◆ **Problem**: Please reproduce the records from the line that contains "Regulatorisc" through the line that contains "Вступительный взнос", and give back only those lines without any change.

◆ **Provided records**:
● ● ● ● ●

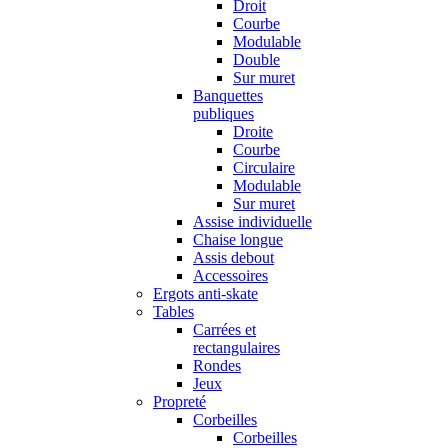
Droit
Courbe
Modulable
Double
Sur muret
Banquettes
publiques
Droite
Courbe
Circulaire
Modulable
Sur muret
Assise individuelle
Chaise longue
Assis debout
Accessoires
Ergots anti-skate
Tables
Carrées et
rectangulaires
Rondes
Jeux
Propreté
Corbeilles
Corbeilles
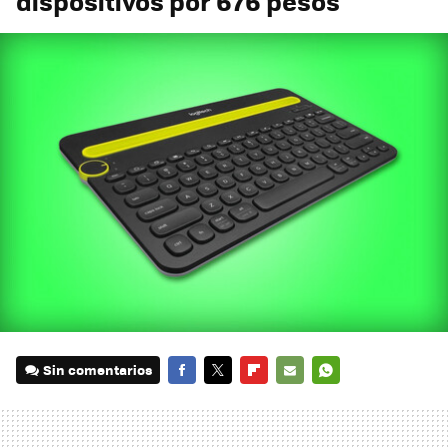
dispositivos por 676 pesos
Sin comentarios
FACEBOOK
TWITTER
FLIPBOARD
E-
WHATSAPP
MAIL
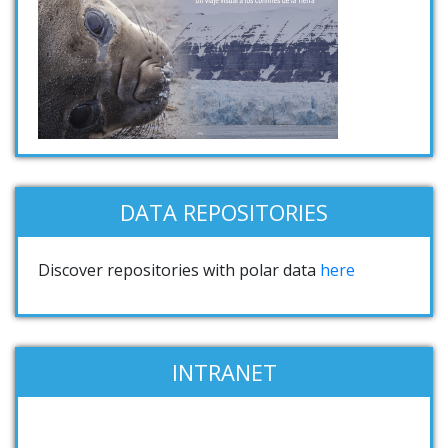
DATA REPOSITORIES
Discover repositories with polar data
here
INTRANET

● ● ● ● ●

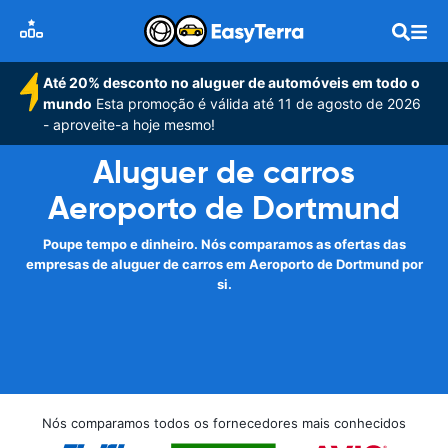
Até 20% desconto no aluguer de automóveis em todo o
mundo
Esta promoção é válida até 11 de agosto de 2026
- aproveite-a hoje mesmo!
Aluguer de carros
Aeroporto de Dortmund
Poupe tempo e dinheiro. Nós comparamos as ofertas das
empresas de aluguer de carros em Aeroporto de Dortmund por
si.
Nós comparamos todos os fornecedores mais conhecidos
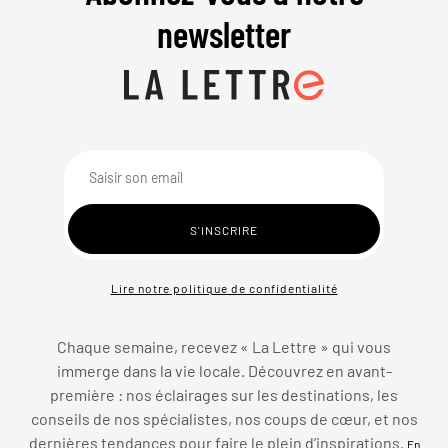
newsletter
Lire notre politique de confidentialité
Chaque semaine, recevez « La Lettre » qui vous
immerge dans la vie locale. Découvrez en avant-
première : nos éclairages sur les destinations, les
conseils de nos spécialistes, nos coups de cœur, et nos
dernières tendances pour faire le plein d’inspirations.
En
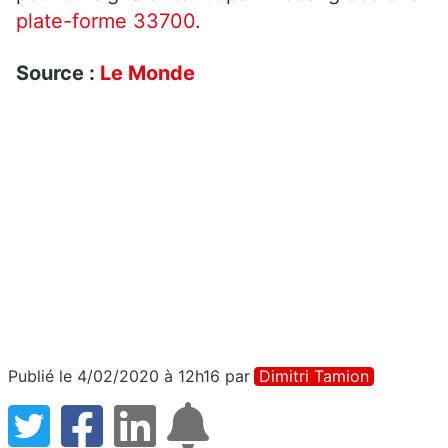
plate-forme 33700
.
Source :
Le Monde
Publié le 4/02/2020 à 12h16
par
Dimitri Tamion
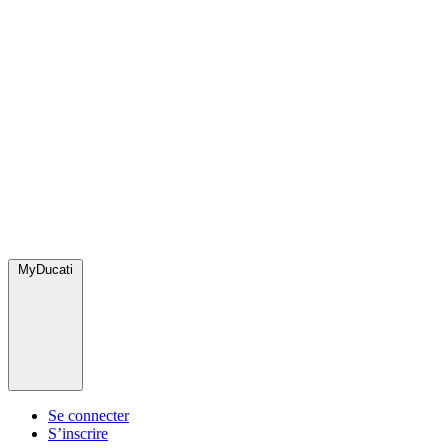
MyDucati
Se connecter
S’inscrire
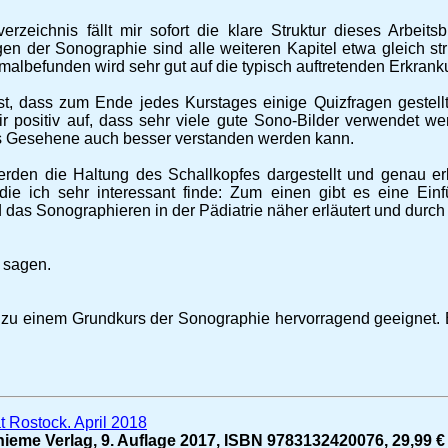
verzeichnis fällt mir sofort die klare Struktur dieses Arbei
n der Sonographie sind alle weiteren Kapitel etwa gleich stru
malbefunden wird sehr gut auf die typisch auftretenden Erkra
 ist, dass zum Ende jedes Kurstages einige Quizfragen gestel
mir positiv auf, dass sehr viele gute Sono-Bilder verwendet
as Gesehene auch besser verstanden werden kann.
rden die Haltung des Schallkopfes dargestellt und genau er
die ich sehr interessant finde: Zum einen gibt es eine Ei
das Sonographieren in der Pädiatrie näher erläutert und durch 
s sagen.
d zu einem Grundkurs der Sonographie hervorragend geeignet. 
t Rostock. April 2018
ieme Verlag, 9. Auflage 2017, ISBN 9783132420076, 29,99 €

● ● ● ● ●

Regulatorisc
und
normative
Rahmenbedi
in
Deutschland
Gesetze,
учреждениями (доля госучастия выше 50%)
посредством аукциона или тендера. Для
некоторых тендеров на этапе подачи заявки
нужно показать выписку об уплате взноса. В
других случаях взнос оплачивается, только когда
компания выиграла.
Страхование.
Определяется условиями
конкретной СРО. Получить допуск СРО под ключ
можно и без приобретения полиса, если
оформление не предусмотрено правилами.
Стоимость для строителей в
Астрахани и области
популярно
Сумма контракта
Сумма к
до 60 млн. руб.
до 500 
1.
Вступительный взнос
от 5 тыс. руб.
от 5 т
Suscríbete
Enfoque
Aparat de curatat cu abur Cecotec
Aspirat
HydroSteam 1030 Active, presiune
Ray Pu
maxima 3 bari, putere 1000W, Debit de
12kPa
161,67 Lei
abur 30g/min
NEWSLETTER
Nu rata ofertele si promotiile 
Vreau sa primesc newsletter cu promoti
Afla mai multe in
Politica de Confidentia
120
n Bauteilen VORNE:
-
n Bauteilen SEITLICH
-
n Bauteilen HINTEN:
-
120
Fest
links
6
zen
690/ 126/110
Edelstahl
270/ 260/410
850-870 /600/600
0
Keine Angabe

● ● ● ● ●

◆ **Task answer**:
Regulatorisc
und
normative
Rahmenbedi
in
Deutschland
Gesetze,
учреждениями (доля госучастия выше 50%)
посредством аукциона или тендера. Для
некоторых тендеров на этапе подачи заявки
нужно показать выписку об уплате взноса. В
других случаях взнос оплачивается, только когда
компания выиграла.
Страхование.
Определяется условиями
конкретной СРО. Получить допуск СРО под ключ
можно и без приобретения полиса, если
оформление не предусмотрено правилами.
Стоимость для строителей в
Астрахани и области
популярно
Сумма контракта
Сумма к
до 60 млн. руб.
до 500 
1.
Вступительный взнос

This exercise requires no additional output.